Algunas noches me voy a la cama con un títere en la cabeza, una frase oída al azar, una musiquilla, algo que se ha quedado pegado en el subconsciente —como una mota de polvo a la solapa oscura de un traje— y termina apoderándose de mi mente, unas veces en forma de sueño, otras de mal sueño y otras de pesadilla, depende.
Anoche, sin ir más lejos, fuime al catre —por utilizar una expresión castiza— después de un empacho de noticias políticas, de corrupciones y corruptelas, de podemos o no podemos, de «y tú más» o «tú mucho más», de quítate tú para ponerme yo, en fin, de ese tipo de cosillas que, como dice mi amigo Raimundo, son la sal de la vida. Pensé, entonces, que me pasaría la noche soñando con la gresca política, con tarjetas opacas, con aforamientos, enjuiciamientos y otras miserias humanas, sean en directo o en diferido, que nos está tocando vivir.
Todo hacía presagiar que el sueño, o la pesadilla, versaría sobre el noble arte de la política, o el innoble del mangoneo.

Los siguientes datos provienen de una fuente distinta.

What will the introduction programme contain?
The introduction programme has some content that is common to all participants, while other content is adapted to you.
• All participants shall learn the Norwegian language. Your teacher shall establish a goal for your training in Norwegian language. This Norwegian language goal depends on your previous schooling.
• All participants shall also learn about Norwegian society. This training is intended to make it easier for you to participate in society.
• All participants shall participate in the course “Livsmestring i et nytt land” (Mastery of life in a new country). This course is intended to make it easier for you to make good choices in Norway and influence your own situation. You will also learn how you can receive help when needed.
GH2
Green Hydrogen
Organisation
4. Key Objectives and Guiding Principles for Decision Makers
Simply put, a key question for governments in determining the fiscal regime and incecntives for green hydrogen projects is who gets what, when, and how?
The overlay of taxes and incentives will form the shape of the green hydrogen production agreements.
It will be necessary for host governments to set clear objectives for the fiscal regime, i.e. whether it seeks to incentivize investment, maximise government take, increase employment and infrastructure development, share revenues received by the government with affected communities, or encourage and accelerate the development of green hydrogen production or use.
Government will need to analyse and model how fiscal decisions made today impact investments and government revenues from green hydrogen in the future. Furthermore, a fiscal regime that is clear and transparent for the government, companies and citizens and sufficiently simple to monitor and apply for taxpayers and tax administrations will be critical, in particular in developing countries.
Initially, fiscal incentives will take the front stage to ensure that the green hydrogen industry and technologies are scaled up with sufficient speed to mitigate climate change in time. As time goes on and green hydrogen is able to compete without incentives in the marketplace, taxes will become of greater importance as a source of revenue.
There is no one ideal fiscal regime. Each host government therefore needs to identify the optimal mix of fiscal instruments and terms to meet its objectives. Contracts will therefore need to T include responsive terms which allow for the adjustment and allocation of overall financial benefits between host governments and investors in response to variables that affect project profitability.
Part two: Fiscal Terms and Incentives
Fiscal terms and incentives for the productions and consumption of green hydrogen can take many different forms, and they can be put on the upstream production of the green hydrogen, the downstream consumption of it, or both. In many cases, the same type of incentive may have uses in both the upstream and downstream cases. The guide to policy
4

Pero no fue así. En vez de eso, soñé con los adverbios. Sí, los adverbios, esas palabras tan denostadas por los libros de estilo, por puristas e iconoclastas, por sabios e ignorantes; adverbios de modo, de lugar, de tiempo; adverbios acabados en «mente», especialmente —perdón por la cacofonía—. Y fue tan real el sueño que todavía tengo dudas —serías dudas, debería decir— de que haya sido una simple pesadilla.
Soñé —o más bien creí vivir— que en el planeta se generaba una campaña orquestada por una mano negra contra los adverbios. Políticos, académicos, profesores, escritores, periodistas, e incluso mujeres de la limpieza (en el sueño no había hombres de la limpieza y esto me preocupa) desterraban el adverbio de sus vidas, hasta el punto de llegar a ser una palabra en vías de extinción, como la palabra "presea", que tanto utilizaba mi admirado Rafael Cansinos Assens.

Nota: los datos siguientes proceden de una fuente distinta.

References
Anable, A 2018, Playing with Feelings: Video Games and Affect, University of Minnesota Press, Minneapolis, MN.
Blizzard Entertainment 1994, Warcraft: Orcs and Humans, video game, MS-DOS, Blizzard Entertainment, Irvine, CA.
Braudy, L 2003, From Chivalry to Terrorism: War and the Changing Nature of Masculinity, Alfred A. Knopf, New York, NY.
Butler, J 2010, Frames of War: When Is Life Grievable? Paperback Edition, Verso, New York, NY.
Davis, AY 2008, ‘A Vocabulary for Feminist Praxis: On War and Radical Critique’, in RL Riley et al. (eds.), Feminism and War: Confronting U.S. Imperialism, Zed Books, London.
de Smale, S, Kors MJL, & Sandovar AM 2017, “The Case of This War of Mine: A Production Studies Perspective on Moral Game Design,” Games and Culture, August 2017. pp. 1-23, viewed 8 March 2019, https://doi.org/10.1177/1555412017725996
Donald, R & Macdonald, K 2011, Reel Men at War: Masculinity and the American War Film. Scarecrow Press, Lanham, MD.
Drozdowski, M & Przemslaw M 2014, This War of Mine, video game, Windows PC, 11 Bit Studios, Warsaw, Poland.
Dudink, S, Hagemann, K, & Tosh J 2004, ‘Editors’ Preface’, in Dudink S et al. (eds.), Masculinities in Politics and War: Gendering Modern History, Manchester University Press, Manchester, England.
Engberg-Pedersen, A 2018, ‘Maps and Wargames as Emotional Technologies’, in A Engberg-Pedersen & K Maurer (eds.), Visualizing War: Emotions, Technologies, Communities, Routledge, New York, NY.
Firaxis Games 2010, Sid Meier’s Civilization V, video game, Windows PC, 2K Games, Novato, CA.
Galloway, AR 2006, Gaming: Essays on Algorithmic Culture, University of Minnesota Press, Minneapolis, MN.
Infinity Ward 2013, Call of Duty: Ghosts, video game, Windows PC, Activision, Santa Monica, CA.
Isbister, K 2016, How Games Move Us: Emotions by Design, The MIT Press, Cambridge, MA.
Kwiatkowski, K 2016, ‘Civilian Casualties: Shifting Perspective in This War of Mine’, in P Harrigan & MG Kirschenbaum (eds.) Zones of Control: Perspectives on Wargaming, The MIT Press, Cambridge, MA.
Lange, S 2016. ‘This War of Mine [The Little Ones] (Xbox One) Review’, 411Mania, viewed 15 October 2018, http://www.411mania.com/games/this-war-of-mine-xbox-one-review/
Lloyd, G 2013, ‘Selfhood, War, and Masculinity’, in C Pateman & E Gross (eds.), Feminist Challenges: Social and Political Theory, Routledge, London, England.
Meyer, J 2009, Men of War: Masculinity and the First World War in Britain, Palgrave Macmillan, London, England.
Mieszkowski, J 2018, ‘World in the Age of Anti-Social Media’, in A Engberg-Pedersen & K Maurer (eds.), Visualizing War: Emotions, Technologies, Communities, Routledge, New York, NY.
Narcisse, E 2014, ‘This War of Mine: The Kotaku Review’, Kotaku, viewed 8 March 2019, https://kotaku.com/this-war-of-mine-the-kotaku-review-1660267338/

Por suerte, se producía una reacción, tímida al principio, para evitar la desaparición del adverbio, reivindicar su utilización, dignificarlo y mostrar al mundo sus virtudes, amén de sus incalculables beneficios para los estilos, ya fueran hablados, ya escritos.
En todo el país —¡qué digo!, ¡en todo el planeta!— se creaban espontáneamente plataformas en defensa del adverbio: grupos en las redes sociales, asambleas en las calles, consejos de vecinos sabios. La gente montaba tiendas de campaña y se instalaba a vivir en las puertas de las librerías, de los periódicos, de las bibliotecas, de los quioscos de prensa, para reivindicar el uso del adverbio.
Atrás quedaban los tiempos en que se luchaba contra los desahucios, contra la subida del IVA, contra el rescate de los bancos, contra las cuentas en Suiza y/o Andorra La Vella. Todo eso era historia, una pesadilla olvidada. La mayor preocupación de la humanidad era salvar al adverbio de una muerte inminente.
Confieso que fue angustioso. Las manifestaciones en defensa del adverbio se adueñaban de las calles, la gente gritaba adverbialmente, la policía reprimía con gases y cachiporrazos a las ancianitas que coreaban adverbios de lugar o de modo, indistintamente. El caos era total. El país, incluso Europa y el mundo, estaba a punto de entrar en una guerra entre defensores y detractores del adverbio. Y yo, «ay desdichado de mí, ay infelice», no sabía dónde posicionarme. Solo de recordarlo me falta la respiración.
En mitad del sueño, o de la pesadilla, un golpe de tos provocado sin duda por la angustia extrema me despertó. Sudábanme las manos, sudábame la frente, sudábame todo en definitiva. El sueño había sido tan real que llegué a estar convencido de que el adverbio corría un grave peligro. Encendí la radio y no la luz, y púseme a escuchar las noticias. Y, entonces, solo entonces, respiré aliviado. Todo había sido un mal sueño. El país, por suerte, seguía su cauce habitual. Nadie hablaba de adverbios, sino de desahucios, de promesas o incumplimientos electorales, malversaciones, robos, evasiones de impuestos; se hablaba de apropiaciones indebidas, de aforamientos y de un caniche vestido con la camiseta del Barça que se había extraviado en los carnavales de Tenerife. Pero, por suerte, ya había aparecido. ¡Qué alivio!